South Africa’s African National Congress (ANC) on Friday began celebrations for its centenary, still firmly at the helm of former South African president Nelson Mandela’s all-race democracy, despite losing some of its shine.
Africa’s oldest liberation movement expects 46 heads of state for the bash marking its 100th anniversary today, with 100,000 supporters set to flood into the normally placid central city of Bloemfontein.
“We are the oldest organization in the continent,” South African President Jacob Zuma, who is also president of the ANC, told a cheering crowd after a walk-about on Friday in Botshabelo about 40km from Bloemfontein.
A golf tournament opened the three-day program catering to the ANC’s diverse membership of billionaires and paupers, with events ranging from animal sacrifices and cleansing ceremony to a church service and concerts.
Today, Zuma is scheduled to address a mass rally at the start of a challenging year when he is bidding for re-election as ANC president amid increasing internal threats to his leadership.
Mandela, who at 93 has not made a public appearance since July 2010, will be notably absent.

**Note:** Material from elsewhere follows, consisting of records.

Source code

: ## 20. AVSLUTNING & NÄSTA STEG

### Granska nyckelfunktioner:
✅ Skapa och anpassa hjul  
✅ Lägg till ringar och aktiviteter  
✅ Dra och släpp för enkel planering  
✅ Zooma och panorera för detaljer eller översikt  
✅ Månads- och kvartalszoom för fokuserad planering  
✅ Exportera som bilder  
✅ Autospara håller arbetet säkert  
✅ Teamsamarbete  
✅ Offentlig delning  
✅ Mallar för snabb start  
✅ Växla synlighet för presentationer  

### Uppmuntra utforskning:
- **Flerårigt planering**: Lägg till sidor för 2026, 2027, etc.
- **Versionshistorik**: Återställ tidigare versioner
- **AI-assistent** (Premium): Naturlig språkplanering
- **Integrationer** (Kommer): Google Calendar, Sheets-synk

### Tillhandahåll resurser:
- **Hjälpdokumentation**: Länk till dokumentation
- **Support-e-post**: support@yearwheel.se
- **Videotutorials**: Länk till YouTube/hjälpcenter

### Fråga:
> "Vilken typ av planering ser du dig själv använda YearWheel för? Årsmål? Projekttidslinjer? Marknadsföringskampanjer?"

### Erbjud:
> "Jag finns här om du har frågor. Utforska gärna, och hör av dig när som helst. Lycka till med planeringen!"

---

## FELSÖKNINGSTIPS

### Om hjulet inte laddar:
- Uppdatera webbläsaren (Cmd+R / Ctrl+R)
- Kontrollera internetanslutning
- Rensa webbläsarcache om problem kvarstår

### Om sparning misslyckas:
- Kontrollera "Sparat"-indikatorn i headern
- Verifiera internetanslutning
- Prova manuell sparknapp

“He is not coming and we are not expecting him to come,” ANC Secretary-General Gwede Mantashe told SABC public radio. “He is in good spirits, but very, very old.”

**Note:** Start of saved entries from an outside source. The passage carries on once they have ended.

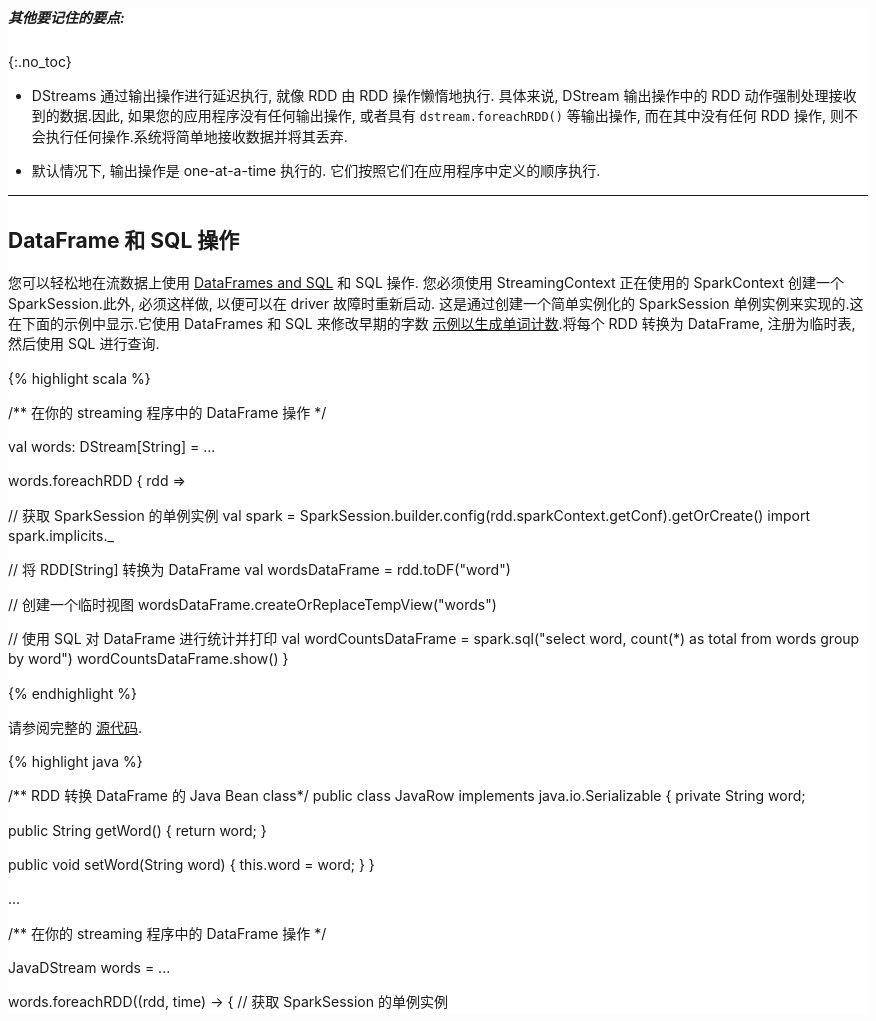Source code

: 
##### 其他要记住的要点:
{:.no_toc}
- DStreams 通过输出操作进行延迟执行, 就像 RDD 由 RDD 操作懒惰地执行. 具体来说, DStream 输出操作中的 RDD 动作强制处理接收到的数据.因此, 如果您的应用程序没有任何输出操作, 或者具有 `dstream.foreachRDD()` 等输出操作, 而在其中没有任何 RDD 操作, 则不会执行任何操作.系统将简单地接收数据并将其丢弃.

- 默认情况下, 输出操作是 one-at-a-time 执行的. 它们按照它们在应用程序中定义的顺序执行.

***

## DataFrame 和 SQL 操作

您可以轻松地在流数据上使用 [DataFrames and SQL](sql-programming-guide.html) 和 SQL 操作. 您必须使用 StreamingContext 正在使用的 SparkContext 创建一个 SparkSession.此外, 必须这样做, 以便可以在 driver 故障时重新启动. 这是通过创建一个简单实例化的 SparkSession 单例实例来实现的.这在下面的示例中显示.它使用 DataFrames 和 SQL 来修改早期的字数 [示例以生成单词计数](#a-quick-example).将每个 RDD 转换为 DataFrame, 注册为临时表, 然后使用 SQL 进行查询.

<div class="codetabs">
<div data-lang="scala" markdown="1">
{% highlight scala %}

/** 在你的 streaming 程序中的 DataFrame 操作  */

val words: DStream[String] = ...

words.foreachRDD { rdd =>

  // 获取 SparkSession 的单例实例
  val spark = SparkSession.builder.config(rdd.sparkContext.getConf).getOrCreate()
  import spark.implicits._

  // 将 RDD[String] 转换为 DataFrame
  val wordsDataFrame = rdd.toDF("word")

  // 创建一个临时视图
  wordsDataFrame.createOrReplaceTempView("words")

  // 使用 SQL 对 DataFrame 进行统计并打印
  val wordCountsDataFrame = 
    spark.sql("select word, count(*) as total from words group by word")
  wordCountsDataFrame.show()
}

{% endhighlight %}

请参阅完整的 [源代码]({{site.SPARK_GITHUB_URL}}/blob/v{{site.SPARK_VERSION_SHORT}}/examples/src/main/scala/org/apache/spark/examples/streaming/SqlNetworkWordCount.scala).
</div>
<div data-lang="java" markdown="1">
{% highlight java %}

/** RDD 转换 DataFrame 的 Java Bean class*/
public class JavaRow implements java.io.Serializable {
  private String word;

  public String getWord() {
    return word;
  }

  public void setWord(String word) {
    this.word = word;
  }
}

...

/** 在你的 streaming 程序中的 DataFrame 操作 */

JavaDStream<String> words = ... 

words.foreachRDD((rdd, time) -> {
  // 获取 SparkSession 的单例实例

A night vigil and songs started on Friday in a marquee at the church where the party was founded on Jan. 8, 1912, and where an ox and two goats were on site to be slaughtered in a traditional ceremony yesterday morning.
After inspiring a global anti-apartheid backlash, the ANC led South Africa peacefully into a “rainbow nation” in 1994, despite fears of civil war, but has more recently faced criticism for abandoning its roots.

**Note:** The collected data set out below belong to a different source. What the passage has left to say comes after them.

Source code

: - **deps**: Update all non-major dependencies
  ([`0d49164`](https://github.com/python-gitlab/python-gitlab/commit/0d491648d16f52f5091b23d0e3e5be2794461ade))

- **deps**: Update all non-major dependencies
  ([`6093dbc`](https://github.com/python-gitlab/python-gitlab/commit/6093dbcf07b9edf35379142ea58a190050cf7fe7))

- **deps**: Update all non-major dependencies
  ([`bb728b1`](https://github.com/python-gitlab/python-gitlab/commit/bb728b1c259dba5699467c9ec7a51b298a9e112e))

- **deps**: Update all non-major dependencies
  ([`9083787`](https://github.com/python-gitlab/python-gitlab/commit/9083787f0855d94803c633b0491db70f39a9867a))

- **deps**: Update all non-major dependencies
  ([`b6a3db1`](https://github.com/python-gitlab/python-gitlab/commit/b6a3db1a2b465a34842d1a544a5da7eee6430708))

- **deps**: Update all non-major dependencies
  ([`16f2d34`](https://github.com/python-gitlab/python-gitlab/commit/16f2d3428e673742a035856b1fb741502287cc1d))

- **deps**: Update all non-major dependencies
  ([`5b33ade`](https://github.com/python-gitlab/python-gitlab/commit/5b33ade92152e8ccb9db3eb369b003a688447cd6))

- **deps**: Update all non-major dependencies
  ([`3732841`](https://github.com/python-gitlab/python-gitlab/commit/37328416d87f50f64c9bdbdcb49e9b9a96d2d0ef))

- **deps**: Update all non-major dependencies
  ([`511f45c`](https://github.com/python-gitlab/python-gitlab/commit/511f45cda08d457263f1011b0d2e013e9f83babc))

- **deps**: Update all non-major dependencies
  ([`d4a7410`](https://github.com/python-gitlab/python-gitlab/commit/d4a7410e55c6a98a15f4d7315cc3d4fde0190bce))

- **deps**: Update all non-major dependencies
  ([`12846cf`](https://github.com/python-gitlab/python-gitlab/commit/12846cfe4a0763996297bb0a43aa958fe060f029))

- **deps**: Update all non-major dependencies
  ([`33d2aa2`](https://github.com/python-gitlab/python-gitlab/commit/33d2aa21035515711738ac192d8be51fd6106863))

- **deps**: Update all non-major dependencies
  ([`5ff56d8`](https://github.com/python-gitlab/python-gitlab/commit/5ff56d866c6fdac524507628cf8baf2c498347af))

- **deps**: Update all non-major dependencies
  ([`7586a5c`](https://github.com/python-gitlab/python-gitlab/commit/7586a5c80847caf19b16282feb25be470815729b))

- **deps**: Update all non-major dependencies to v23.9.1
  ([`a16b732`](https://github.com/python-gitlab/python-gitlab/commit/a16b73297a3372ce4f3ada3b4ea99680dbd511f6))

The party was founded in Bloemfontein as the South African Native National Congress, and met crushing brutality from apartheid rulers who slapped it with a ban in 1960 and jailed its top leaders four years later.
Nearly 30 years on, the crumbling and isolated regime released icon Mandela to lead the country into its first all-race polls, where the party has enjoyed huge wins ever since in regular polls.
In doing so, it has avoided the pitfalls of fellow African liberation movements which once rallied with the party, such as Zimbabwean President Robert Mugabe’s ZANU-PF in power in neighboring Zimbabwe for 30 years.
However, the ANC government has had a rocky ride since the Mandela years. While the Nobel peace laureate is idealized into near-sainthood, critics bemoan the party as the shadow of a once-noble movement which has lost its moral compass.
The smears reach the highest level with graft charges dropped against Zuma on the eve of his taking power in 2009, while abuse of taxpayers’ money and reports of flashy lifestyles for the new elite make frequent headlines.
Economically, the party has drawn praise for steering Africa’s biggest economy into safe waters, rolling out new electricity and water supplies, as well as houses and inspiring a new black middle class.
However, it has failed to direct the post-apartheid boom into the hands of the poor, who bear the brunt of shoddy public hospitals and schools, a dangerously high unemployment of 25 percent, violent crime and life in grim shantytowns.